TASK OBJECTIVE ::
Set down all of the data that follows word for word, without the images.

ENTRIES SHOWN ::
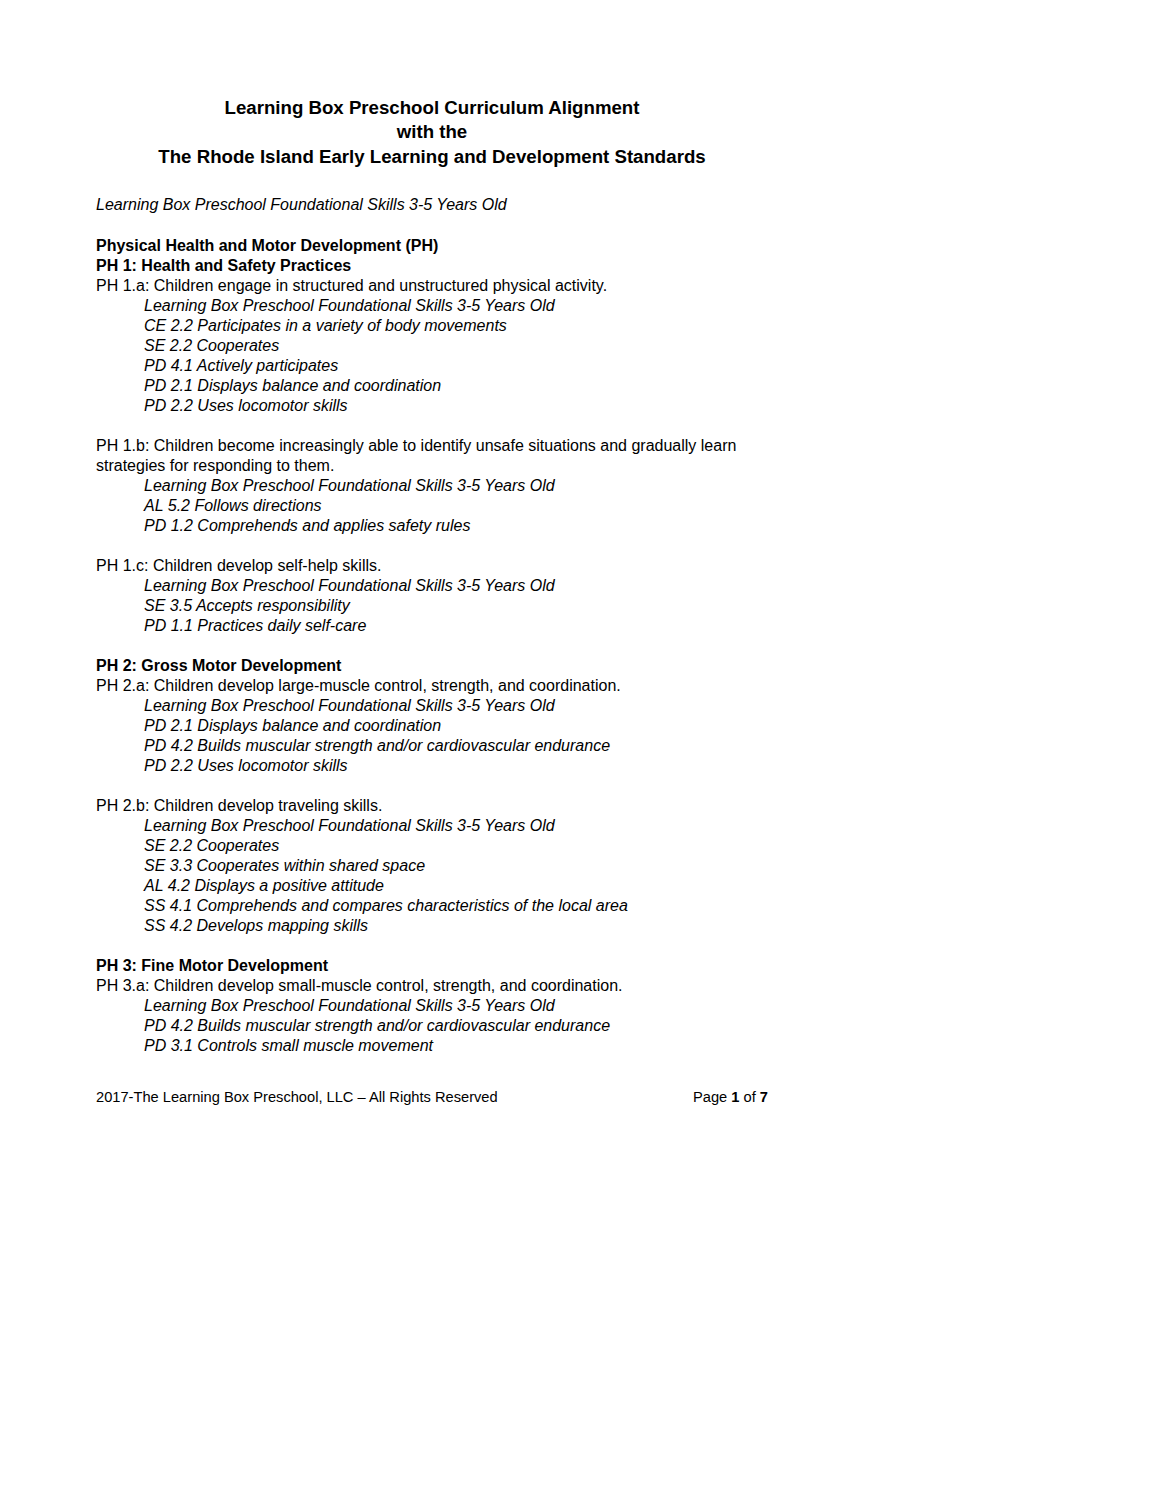Learning Box Preschool Curriculum Alignment with the The Rhode Island Early Learning and Development Standards
Learning Box Preschool Foundational Skills 3-5 Years Old
Physical Health and Motor Development (PH)
PH 1: Health and Safety Practices
PH 1.a: Children engage in structured and unstructured physical activity.
Learning Box Preschool Foundational Skills 3-5 Years Old
CE 2.2 Participates in a variety of body movements
SE 2.2 Cooperates
PD 4.1 Actively participates
PD 2.1 Displays balance and coordination
PD 2.2 Uses locomotor skills
PH 1.b: Children become increasingly able to identify unsafe situations and gradually learn strategies for responding to them.
Learning Box Preschool Foundational Skills 3-5 Years Old
AL 5.2 Follows directions
PD 1.2 Comprehends and applies safety rules
PH 1.c: Children develop self-help skills.
Learning Box Preschool Foundational Skills 3-5 Years Old
SE 3.5 Accepts responsibility
PD 1.1 Practices daily self-care
PH 2: Gross Motor Development
PH 2.a: Children develop large-muscle control, strength, and coordination.
Learning Box Preschool Foundational Skills 3-5 Years Old
PD 2.1 Displays balance and coordination
PD 4.2 Builds muscular strength and/or cardiovascular endurance
PD 2.2 Uses locomotor skills
PH 2.b: Children develop traveling skills.
Learning Box Preschool Foundational Skills 3-5 Years Old
SE 2.2 Cooperates
SE 3.3 Cooperates within shared space
AL 4.2 Displays a positive attitude
SS 4.1 Comprehends and compares characteristics of the local area
SS 4.2 Develops mapping skills
PH 3: Fine Motor Development
PH 3.a: Children develop small-muscle control, strength, and coordination.
Learning Box Preschool Foundational Skills 3-5 Years Old
PD 4.2 Builds muscular strength and/or cardiovascular endurance
PD 3.1 Controls small muscle movement
Page 1 of 7
2017-The Learning Box Preschool, LLC – All Rights Reserved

WRITTEN RESPONSE ::
Learning Box Preschool Curriculum Alignment with the The Rhode Island Early Learning and Development Standards
Learning Box Preschool Foundational Skills 3-5 Years Old
Physical Health and Motor Development (PH)
PH 1: Health and Safety Practices
PH 1.a: Children engage in structured and unstructured physical activity.
Learning Box Preschool Foundational Skills 3-5 Years Old
CE 2.2 Participates in a variety of body movements
SE 2.2 Cooperates
PD 4.1 Actively participates
PD 2.1 Displays balance and coordination
PD 2.2 Uses locomotor skills
PH 1.b: Children become increasingly able to identify unsafe situations and gradually learn strategies for responding to them.
Learning Box Preschool Foundational Skills 3-5 Years Old
AL 5.2 Follows directions
PD 1.2 Comprehends and applies safety rules
PH 1.c: Children develop self-help skills.
Learning Box Preschool Foundational Skills 3-5 Years Old
SE 3.5 Accepts responsibility
PD 1.1 Practices daily self-care
PH 2: Gross Motor Development
PH 2.a: Children develop large-muscle control, strength, and coordination.
Learning Box Preschool Foundational Skills 3-5 Years Old
PD 2.1 Displays balance and coordination
PD 4.2 Builds muscular strength and/or cardiovascular endurance
PD 2.2 Uses locomotor skills
PH 2.b: Children develop traveling skills.
Learning Box Preschool Foundational Skills 3-5 Years Old
SE 2.2 Cooperates
SE 3.3 Cooperates within shared space
AL 4.2 Displays a positive attitude
SS 4.1 Comprehends and compares characteristics of the local area
SS 4.2 Develops mapping skills
PH 3: Fine Motor Development
PH 3.a: Children develop small-muscle control, strength, and coordination.
Learning Box Preschool Foundational Skills 3-5 Years Old
PD 4.2 Builds muscular strength and/or cardiovascular endurance
PD 3.1 Controls small muscle movement
Page 1 of 7
2017-The Learning Box Preschool, LLC – All Rights Reserved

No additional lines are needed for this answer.